American Journal of Medical Genetics.
PMID: 21932336; Bourgeois, J. A., et al. (2011).
Journal of Clinical Psychiatry.
PMID: 20816038; and Hamlin, A., et al. (2012).
American Journal of Medical Genetics. Part A.
Researchers are studying the protective factors in carriers of FXTAS and the proteins involved in the pathogenesis to determine ways to prevent or reverse the process. They have also found early neurodevelopmental abnormalities in premutation mice, leading to the question of whether it is a lifelong process, and providing hope for the development of early intervention. (Source: Hagerman, P. J., (2012). Current gaps in understanding the molecular basis of FXTAS.
Tremor and Other Hyperkinetic Movements; New York: 63.)
Some people with
FMR1 premutations experience symptoms in childhood. For example, boys with
FMR1 premutations have a higher risk of seizures, compared with boys who do not have premutations. Also, boys who had seizures were also more likely to have an autism spectrum disorder. (Source: Chonchaiya, W. (2012).
Further research supported by the IDDB aims to explore how the
FMR1 premutation affects the development of children and the neurological health of adults. This research includes a study of 500 adults (age 40 years and older) and 150 boys (ages 8 to 16). In the boys, studies will focus on attention deficit hyperactivity disorder and social deficits, including autism spectrum disorder. In the adults, researchers will focus on age-related changes.1
Several NICHD-supported research groups are seeking ways to better diagnose and screen for fragile X mutations and premutations. One potential screening method currently being tested would analyze a small drop of blood on a paper card to detect fragile X syndrome in newborns.

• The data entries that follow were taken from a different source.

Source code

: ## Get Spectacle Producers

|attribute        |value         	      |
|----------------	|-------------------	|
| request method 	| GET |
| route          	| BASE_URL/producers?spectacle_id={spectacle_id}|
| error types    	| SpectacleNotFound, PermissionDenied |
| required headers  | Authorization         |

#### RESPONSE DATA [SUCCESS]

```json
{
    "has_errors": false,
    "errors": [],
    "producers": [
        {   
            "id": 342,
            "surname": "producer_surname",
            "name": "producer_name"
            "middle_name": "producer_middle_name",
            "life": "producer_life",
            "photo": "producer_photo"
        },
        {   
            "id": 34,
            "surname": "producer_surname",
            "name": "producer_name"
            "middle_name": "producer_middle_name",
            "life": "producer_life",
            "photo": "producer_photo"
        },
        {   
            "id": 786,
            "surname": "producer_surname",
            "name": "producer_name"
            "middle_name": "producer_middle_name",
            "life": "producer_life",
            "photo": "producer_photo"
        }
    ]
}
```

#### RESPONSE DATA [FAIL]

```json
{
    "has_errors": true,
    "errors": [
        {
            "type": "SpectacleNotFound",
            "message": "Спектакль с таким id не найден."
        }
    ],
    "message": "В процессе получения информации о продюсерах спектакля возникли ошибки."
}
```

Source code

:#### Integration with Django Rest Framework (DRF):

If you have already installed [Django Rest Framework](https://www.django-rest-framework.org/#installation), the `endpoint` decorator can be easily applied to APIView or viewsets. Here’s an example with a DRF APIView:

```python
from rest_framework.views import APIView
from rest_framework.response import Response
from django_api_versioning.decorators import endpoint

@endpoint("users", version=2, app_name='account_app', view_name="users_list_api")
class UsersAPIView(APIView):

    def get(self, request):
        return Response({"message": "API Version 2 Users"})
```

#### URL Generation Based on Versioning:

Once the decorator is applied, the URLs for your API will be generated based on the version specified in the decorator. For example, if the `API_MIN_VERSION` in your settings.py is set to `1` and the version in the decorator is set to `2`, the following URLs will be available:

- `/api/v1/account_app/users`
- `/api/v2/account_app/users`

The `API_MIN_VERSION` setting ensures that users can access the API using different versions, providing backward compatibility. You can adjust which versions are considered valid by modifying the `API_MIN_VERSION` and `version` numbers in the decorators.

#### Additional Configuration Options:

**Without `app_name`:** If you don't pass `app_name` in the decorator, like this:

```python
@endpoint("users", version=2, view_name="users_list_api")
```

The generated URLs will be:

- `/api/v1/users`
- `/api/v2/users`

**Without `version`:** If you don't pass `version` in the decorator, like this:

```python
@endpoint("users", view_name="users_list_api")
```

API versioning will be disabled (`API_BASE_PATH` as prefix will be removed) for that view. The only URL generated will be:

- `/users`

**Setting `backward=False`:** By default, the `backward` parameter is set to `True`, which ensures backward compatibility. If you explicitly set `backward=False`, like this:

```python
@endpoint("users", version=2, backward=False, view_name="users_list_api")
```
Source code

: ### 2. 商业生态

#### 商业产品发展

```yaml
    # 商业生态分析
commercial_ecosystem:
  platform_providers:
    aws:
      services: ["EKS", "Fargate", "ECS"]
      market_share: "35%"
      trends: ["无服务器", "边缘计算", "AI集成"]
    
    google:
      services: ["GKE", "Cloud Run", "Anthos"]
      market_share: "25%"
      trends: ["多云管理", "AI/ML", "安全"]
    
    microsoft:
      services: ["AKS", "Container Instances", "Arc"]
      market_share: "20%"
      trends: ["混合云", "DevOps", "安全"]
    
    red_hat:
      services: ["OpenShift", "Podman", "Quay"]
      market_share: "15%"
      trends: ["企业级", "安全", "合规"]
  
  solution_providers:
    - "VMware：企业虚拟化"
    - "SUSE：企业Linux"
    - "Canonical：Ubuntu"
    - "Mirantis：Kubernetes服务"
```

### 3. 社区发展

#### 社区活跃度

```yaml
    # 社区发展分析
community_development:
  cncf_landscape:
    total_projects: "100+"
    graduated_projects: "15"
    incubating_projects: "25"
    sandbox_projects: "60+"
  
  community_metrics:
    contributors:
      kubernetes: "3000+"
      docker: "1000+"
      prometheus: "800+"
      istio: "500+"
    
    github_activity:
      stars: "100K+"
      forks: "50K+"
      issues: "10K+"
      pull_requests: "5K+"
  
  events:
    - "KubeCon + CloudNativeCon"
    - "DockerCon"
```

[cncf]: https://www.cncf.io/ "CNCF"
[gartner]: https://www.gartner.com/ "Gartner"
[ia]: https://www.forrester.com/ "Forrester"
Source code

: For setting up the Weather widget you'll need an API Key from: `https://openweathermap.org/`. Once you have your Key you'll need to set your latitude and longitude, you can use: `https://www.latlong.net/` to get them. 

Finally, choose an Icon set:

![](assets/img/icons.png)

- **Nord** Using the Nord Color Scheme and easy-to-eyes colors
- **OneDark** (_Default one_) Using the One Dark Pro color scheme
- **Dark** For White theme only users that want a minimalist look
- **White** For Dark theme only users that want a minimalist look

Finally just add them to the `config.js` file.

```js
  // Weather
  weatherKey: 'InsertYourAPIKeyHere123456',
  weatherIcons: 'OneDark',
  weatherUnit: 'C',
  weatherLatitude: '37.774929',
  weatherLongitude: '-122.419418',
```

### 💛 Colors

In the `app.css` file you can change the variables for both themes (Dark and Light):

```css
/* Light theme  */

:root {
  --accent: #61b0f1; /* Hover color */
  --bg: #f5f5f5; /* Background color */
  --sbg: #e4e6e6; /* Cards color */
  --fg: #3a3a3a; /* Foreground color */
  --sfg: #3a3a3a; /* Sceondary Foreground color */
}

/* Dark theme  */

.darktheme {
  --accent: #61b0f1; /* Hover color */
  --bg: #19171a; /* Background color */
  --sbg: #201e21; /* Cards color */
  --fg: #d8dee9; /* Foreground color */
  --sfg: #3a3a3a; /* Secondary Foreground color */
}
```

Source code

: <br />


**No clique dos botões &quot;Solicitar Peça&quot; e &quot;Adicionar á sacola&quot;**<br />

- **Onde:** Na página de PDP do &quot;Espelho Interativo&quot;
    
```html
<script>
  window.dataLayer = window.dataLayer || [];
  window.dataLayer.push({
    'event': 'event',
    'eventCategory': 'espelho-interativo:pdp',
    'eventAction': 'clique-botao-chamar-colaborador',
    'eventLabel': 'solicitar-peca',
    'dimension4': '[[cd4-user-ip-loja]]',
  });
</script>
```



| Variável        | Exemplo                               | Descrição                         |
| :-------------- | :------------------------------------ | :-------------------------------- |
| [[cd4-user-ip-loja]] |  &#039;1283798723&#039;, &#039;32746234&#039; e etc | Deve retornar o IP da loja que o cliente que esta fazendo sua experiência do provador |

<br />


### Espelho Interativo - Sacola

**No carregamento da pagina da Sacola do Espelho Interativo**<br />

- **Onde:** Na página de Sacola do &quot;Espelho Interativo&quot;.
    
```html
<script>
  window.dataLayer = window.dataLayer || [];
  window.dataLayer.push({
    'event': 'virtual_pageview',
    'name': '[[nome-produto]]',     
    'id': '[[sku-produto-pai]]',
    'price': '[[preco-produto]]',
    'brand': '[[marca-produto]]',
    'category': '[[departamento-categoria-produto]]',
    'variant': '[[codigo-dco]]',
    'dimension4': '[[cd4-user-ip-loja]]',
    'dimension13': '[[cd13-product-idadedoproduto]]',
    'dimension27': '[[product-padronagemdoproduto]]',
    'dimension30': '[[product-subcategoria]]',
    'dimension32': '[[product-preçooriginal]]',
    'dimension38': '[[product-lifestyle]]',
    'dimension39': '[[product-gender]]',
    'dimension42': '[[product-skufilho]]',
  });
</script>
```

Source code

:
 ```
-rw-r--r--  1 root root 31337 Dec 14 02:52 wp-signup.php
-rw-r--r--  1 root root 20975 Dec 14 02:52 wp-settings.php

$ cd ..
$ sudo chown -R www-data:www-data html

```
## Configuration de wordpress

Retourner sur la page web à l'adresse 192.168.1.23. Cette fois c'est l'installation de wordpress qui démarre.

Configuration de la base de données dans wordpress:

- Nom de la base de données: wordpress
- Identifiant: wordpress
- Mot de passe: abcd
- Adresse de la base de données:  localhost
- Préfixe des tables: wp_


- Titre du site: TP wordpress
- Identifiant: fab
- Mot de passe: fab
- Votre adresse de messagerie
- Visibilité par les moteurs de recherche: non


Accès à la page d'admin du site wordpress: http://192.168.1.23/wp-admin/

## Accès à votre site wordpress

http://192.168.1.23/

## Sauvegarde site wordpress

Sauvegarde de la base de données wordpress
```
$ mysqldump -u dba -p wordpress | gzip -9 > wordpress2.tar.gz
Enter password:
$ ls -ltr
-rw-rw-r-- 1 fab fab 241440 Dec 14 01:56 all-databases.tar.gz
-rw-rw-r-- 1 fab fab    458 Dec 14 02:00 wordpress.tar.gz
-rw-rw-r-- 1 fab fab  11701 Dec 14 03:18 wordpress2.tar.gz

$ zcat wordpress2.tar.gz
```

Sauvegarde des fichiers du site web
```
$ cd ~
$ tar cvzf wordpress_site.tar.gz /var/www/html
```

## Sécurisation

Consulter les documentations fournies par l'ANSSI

Early physical recognition of the characteristics of fragile X syndrome is difficult, and this method uses new technologies that have been developed that can detect all categories of fragile X alleles, including full mutation expansions.2
To achieve its research goals for fragile X syndrome and associated disorders, the NICHD is involved with a variety of activities. Some of these activities are managed through the components listed above; others are part of NIH-wide or collaborative efforts in which the NICHD participates.